DATA TO EXAMINE:
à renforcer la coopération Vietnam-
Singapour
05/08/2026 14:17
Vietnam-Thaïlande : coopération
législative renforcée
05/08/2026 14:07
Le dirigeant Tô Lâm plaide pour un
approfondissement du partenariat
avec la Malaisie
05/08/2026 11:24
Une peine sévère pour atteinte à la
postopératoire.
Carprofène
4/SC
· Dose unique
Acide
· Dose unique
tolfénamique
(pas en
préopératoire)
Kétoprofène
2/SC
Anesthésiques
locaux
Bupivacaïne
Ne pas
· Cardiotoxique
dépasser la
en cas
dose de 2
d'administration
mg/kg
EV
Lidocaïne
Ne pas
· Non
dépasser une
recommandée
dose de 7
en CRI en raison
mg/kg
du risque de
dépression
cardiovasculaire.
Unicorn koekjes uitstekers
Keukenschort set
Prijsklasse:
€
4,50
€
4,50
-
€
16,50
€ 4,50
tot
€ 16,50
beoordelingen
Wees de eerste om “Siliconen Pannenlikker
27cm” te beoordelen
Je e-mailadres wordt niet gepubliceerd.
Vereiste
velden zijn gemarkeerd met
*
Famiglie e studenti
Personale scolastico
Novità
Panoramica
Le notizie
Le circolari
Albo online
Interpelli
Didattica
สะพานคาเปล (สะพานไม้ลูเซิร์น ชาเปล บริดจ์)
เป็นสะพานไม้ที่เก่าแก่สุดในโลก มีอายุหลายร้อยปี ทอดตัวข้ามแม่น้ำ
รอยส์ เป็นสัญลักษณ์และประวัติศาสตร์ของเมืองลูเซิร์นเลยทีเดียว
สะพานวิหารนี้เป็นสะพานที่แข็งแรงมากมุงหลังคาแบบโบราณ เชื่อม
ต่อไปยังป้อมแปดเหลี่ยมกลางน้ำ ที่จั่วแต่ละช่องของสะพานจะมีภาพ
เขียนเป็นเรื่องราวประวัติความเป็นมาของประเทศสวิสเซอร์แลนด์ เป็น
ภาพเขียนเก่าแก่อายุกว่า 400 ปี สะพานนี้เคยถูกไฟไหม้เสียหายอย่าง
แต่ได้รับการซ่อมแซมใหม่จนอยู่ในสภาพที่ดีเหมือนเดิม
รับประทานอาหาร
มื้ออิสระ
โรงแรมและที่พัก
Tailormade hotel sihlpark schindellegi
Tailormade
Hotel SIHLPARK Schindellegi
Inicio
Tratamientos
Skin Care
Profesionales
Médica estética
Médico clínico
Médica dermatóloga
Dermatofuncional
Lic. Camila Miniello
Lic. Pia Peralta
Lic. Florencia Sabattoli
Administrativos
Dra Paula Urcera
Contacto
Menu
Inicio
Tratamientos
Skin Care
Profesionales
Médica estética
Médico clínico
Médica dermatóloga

EXERCISE AIM:
Everything in the data above must be restated verbatim.

RESULT FOR THIS TASK:
à renforcer la coopération Vietnam-
Singapour
05/08/2026 14:17
Vietnam-Thaïlande : coopération
législative renforcée
05/08/2026 14:07
Le dirigeant Tô Lâm plaide pour un
approfondissement du partenariat
avec la Malaisie
05/08/2026 11:24
Une peine sévère pour atteinte à la
postopératoire.
Carprofène
4/SC
· Dose unique
Acide
· Dose unique
tolfénamique
(pas en
préopératoire)
Kétoprofène
2/SC
Anesthésiques
locaux
Bupivacaïne
Ne pas
· Cardiotoxique
dépasser la
en cas
dose de 2
d'administration
mg/kg
EV
Lidocaïne
Ne pas
· Non
dépasser une
recommandée
dose de 7
en CRI en raison
mg/kg
du risque de
dépression
cardiovasculaire.
Unicorn koekjes uitstekers
Keukenschort set
Prijsklasse:
€
4,50
€
4,50
-
€
16,50
€ 4,50
tot
€ 16,50
beoordelingen
Wees de eerste om “Siliconen Pannenlikker
27cm” te beoordelen
Je e-mailadres wordt niet gepubliceerd.
Vereiste
velden zijn gemarkeerd met
*
Famiglie e studenti
Personale scolastico
Novità
Panoramica
Le notizie
Le circolari
Albo online
Interpelli
Didattica
สะพานคาเปล (สะพานไม้ลูเซิร์น ชาเปล บริดจ์)
เป็นสะพานไม้ที่เก่าแก่สุดในโลก มีอายุหลายร้อยปี ทอดตัวข้ามแม่น้ำ
รอยส์ เป็นสัญลักษณ์และประวัติศาสตร์ของเมืองลูเซิร์นเลยทีเดียว
สะพานวิหารนี้เป็นสะพานที่แข็งแรงมากมุงหลังคาแบบโบราณ เชื่อม
ต่อไปยังป้อมแปดเหลี่ยมกลางน้ำ ที่จั่วแต่ละช่องของสะพานจะมีภาพ
เขียนเป็นเรื่องราวประวัติความเป็นมาของประเทศสวิสเซอร์แลนด์ เป็น
ภาพเขียนเก่าแก่อายุกว่า 400 ปี สะพานนี้เคยถูกไฟไหม้เสียหายอย่าง
แต่ได้รับการซ่อมแซมใหม่จนอยู่ในสภาพที่ดีเหมือนเดิม
รับประทานอาหาร
มื้ออิสระ
โรงแรมและที่พัก
Tailormade hotel sihlpark schindellegi
Tailormade
Hotel SIHLPARK Schindellegi
Inicio
Tratamientos
Skin Care
Profesionales
Médica estética
Médico clínico
Médica dermatóloga
Dermatofuncional
Lic. Camila Miniello
Lic. Pia Peralta
Lic. Florencia Sabattoli
Administrativos
Dra Paula Urcera
Contacto
Menu
Inicio
Tratamientos
Skin Care
Profesionales
Médica estética
Médico clínico
Médica dermatóloga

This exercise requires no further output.